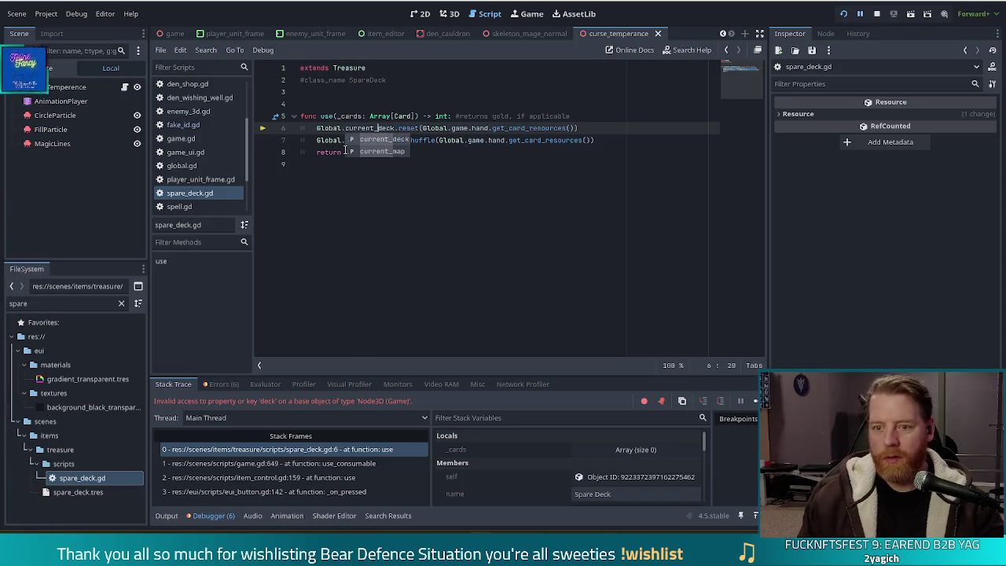
{"action": "key", "text": "Escape"}
{"action": "key", "text": "Down"}
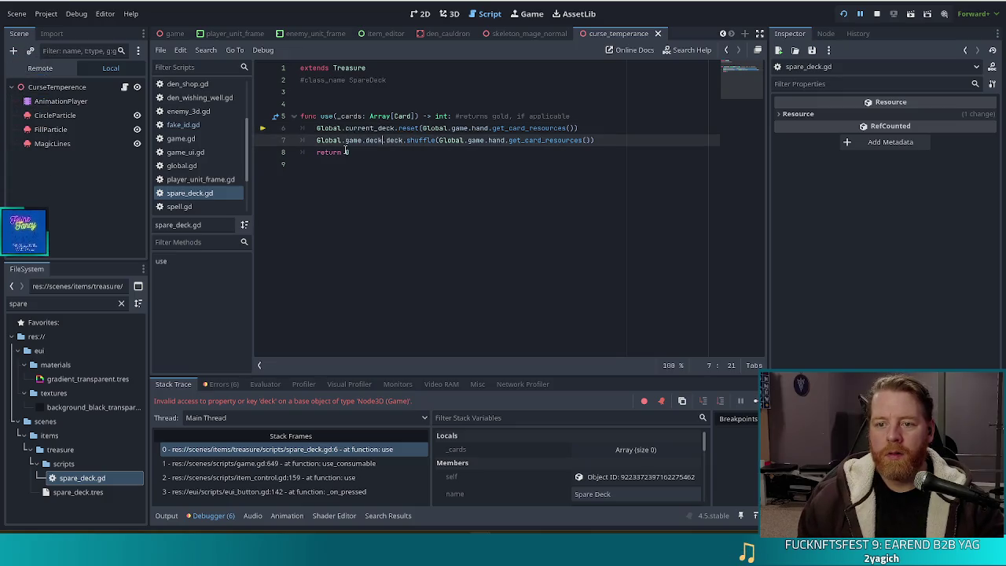
{"action": "key", "text": "ctrl+d"}
{"action": "key", "text": "ctrl+shift+Left"}
{"action": "key", "text": "BackSpace"}
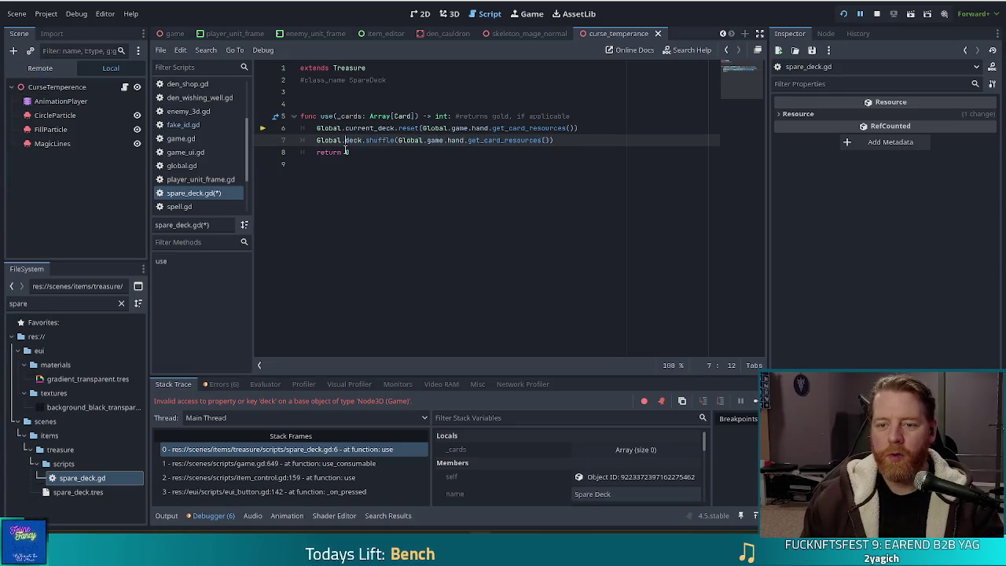
{"action": "type", "text": "current_deck"}
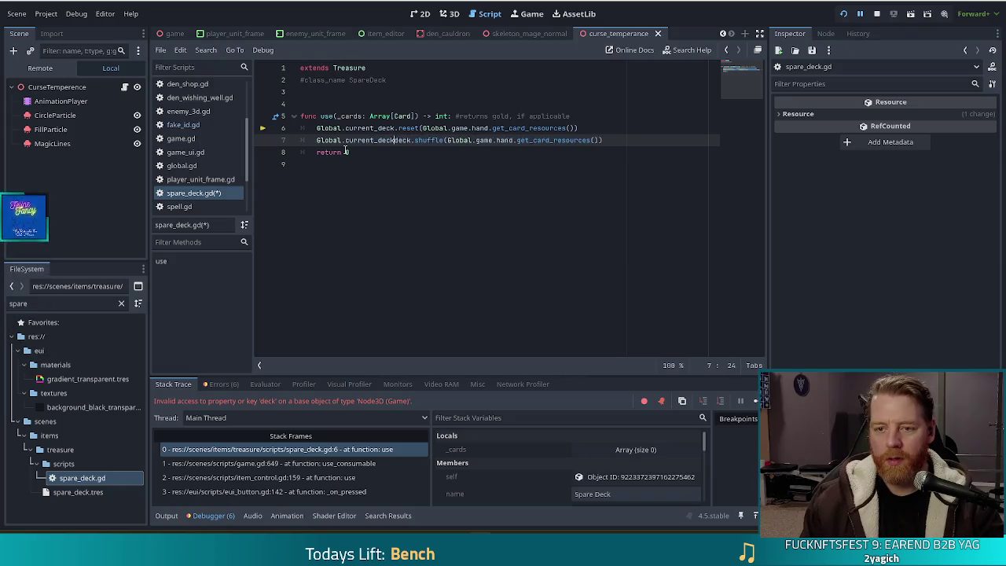
{"action": "key", "text": "Delete"}
{"action": "key", "text": "Delete"}
{"action": "key", "text": "Delete"}
{"action": "key", "text": "ctrl+s"}
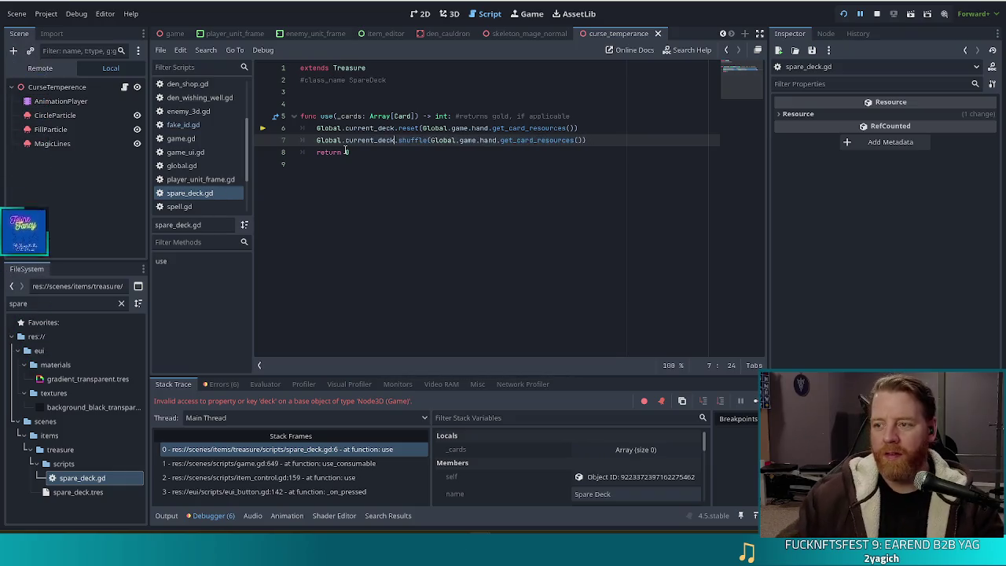
Step: Resume the game, re-add Spare Deck via the console, use it to refill the deck, then stop
{"action": "left_click", "coordinate": [754, 402]}
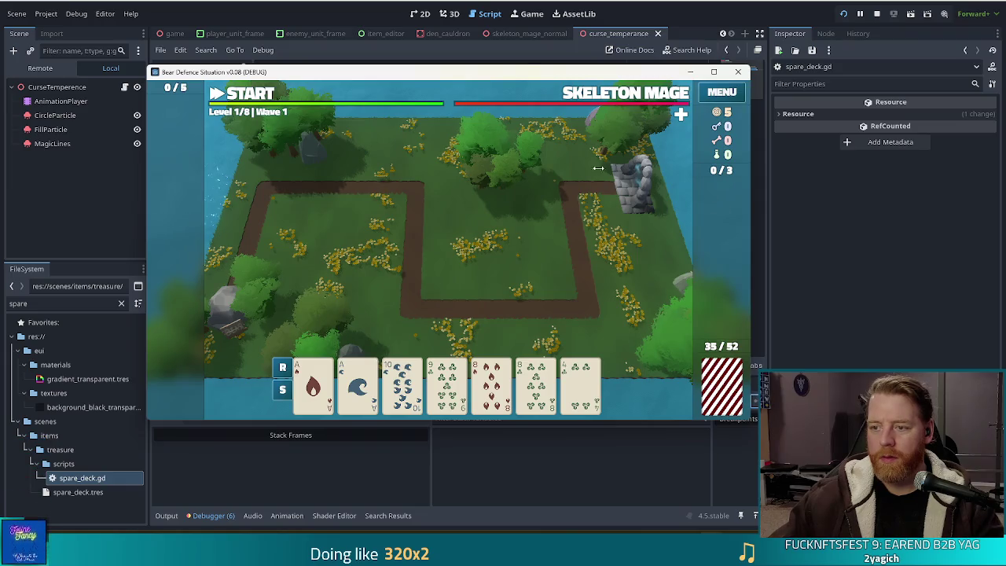
{"action": "key", "text": "grave"}
{"action": "key", "text": "Up"}
{"action": "key", "text": "Return"}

****

What is needed
From the entries above, return each line with the word "ctrl" in it.

Exercise solution
{"action": "key", "text": "ctrl+d"}
{"action": "key", "text": "ctrl+shift+Left"}
{"action": "key", "text": "ctrl+s"}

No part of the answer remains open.